June 15, 2011

WORLD: Aging, Not Overpopulation…

Foreign Policy Journal - United States / Special Reports / June 15, 2011

Aging, Not Overpopulation…

By Johan Galtung,
Transcend Media Service

Aging, not overpopulation, will be the dominant tendency of the twenty-first century demography, writes Gérard François Dumont in Le Monde Diplomatique in June 2011.

In 1900, the world population was 1.6 billion. It reached 6.1 billion in 2000 and is heading for an estimated 9.1 billion in 2050. But even if all of them moved to the United States of America, the population density would be lower than the Paris region. Then, if the fertility stabilizes, so may the population, and with low fertility–also due to aging–the world population may decrease, like Portugal today.

In 1950, China had 22 percent of the world population, Africa 9 percent, and India 15 percent. Today, the figures are 20, 15 and 18 percent, respectively. They are expected to be 16, 22 and 18 percent by 2050. India will surpass China with 1.5 billion vs. 941 million in the year 2100, according to the UN.

It means more poverty in India, as it seems incapable of handling the caste issue.[1] And Africa, already past one billion, would overtake both, meaning less poverty if rich Africa liberates itself from Western neo-colonialism.

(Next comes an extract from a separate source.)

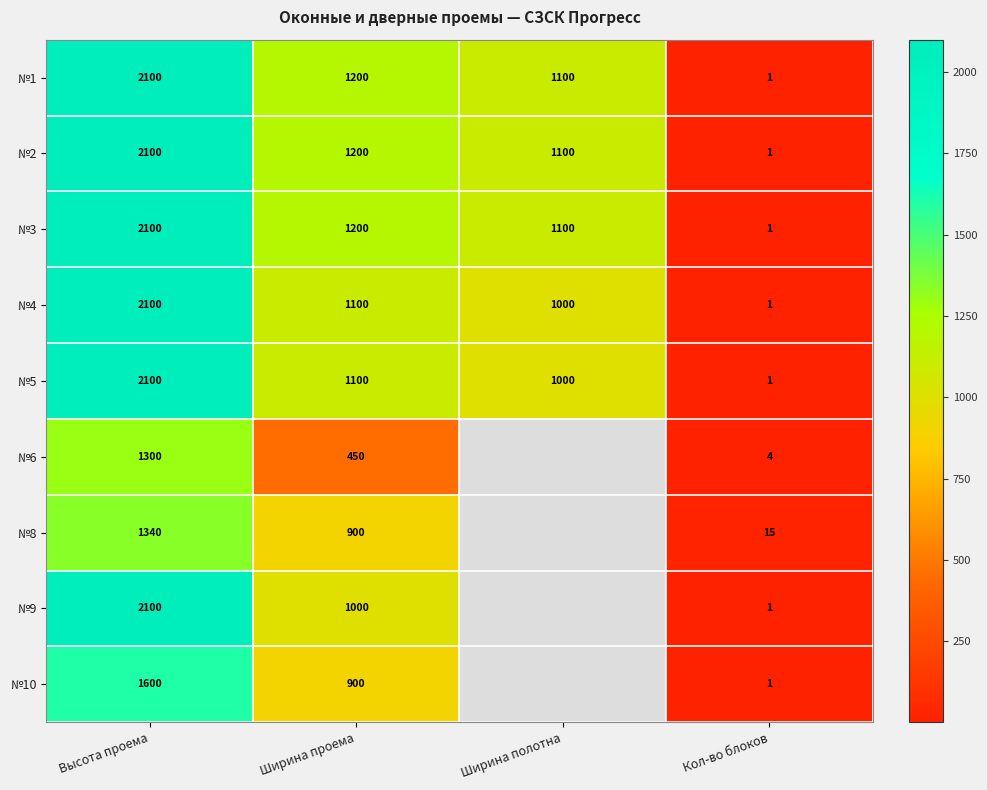

What is the difference between the highest and lowest values at Ширина проема?

750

Let us consider the growth of the aged (geronto-growth). People above sixty-five years of age were 5.2 percent of the world population in 1950. The figure rose to 7.6 percent in 2010 and is expected to be 16.2 percent in 2050. The median age is moving up from 24 (1950) to 29 (2010) and to 38 (2050). In absolute terms, it means an increase among old-age citizens from 130 million (1950) to a projected figure of nearly 1.5 billion (2050). The balance between the overall population and the old varies not only from country to country, but also changes due to migration. However, the worldwide trend is clear.

Aging is often seen as a problem – ever more retired people, producing nothing, only consuming, seen as carriers of diseases increasingly expensive to treat.

To this author, “retired” for nearly fifteen years and yet more productive than ever, the notion of “compulsory retirement” seems nothing but legitimation of grotesque structural violence. It is the tyranny of the middle-aged.

The young and middle-aged members of society wanting to deny people older than themselves money-making jobs is like denying women education and work outside their homes. Ageism works like sexism and racism. True, older people, like women, may be physically less strong – but with automation and growth of the financial sector, that factor matters less. Rather, the problem is finding jobs for men with muscles and little else. For them, a bad answer is the military for war, possibly a reason for the increasing brutality and stupidity of that institution.

The overall living age has increased from 37 years in 1900 to 69 years in 2010. Morbidity is yielding to mental disorders. And that touches the heart of the matter.

“Jobs” are standard operating procedures for money-making, and may be dirty, dangerous, humiliating, boring, taxing on the body, mind and spirit. On the other hand, “work” is creative self-realization and inner human development, socially useful; networking is good for social development. The idiotic measure of growth perpetrated on us by economists calculates “added monetized market value” only, but none of the inner human, or outer social, growth, positive or negative. Gross National Product (GNP) and Gross Domestic Product (GDP) are good indicators of Nature Destruction (ND). We base our economies on work for the few on the top, and jobs for the many lower down. The system squeezes tired human lemons through alienating jobs so that throwing them away as “retired” may look like a blessing.

So the first conclusion is to promote a shift from jobs to work. Self-employment may play a key role in expanding the latter. The second conclusion is work for everybody, regardless of race, gender and age. From the brutality of a sudden cut from a 100 percent to a zero percent productive life – often in one day. Many transition formulas can be envisaged and flexibility is increasing (from five to three to one day a week, and so on). The larger the age span in an organization, the more useful the inter-generational dialogue there will be between experience and wisdom and the knowledge of freshly-minted MBAs and PhDs.

The third conclusion is that people work for pleasure, for challenges to their creativity, for real participation as opposed to the fake one on the golf course. Work is a fine mode of living.

[1] In an excellent article “Quality of Life: India vs. China”, New York Review of Books, May 12, 2011, Amartya Sen does not mention caste problems.

Johan Galtung (photograph above) is a distinguished scholar, founder of the discipline of peace and conflict studies and of TRANSCEND International (www.transcend.org), a conflict resolution network.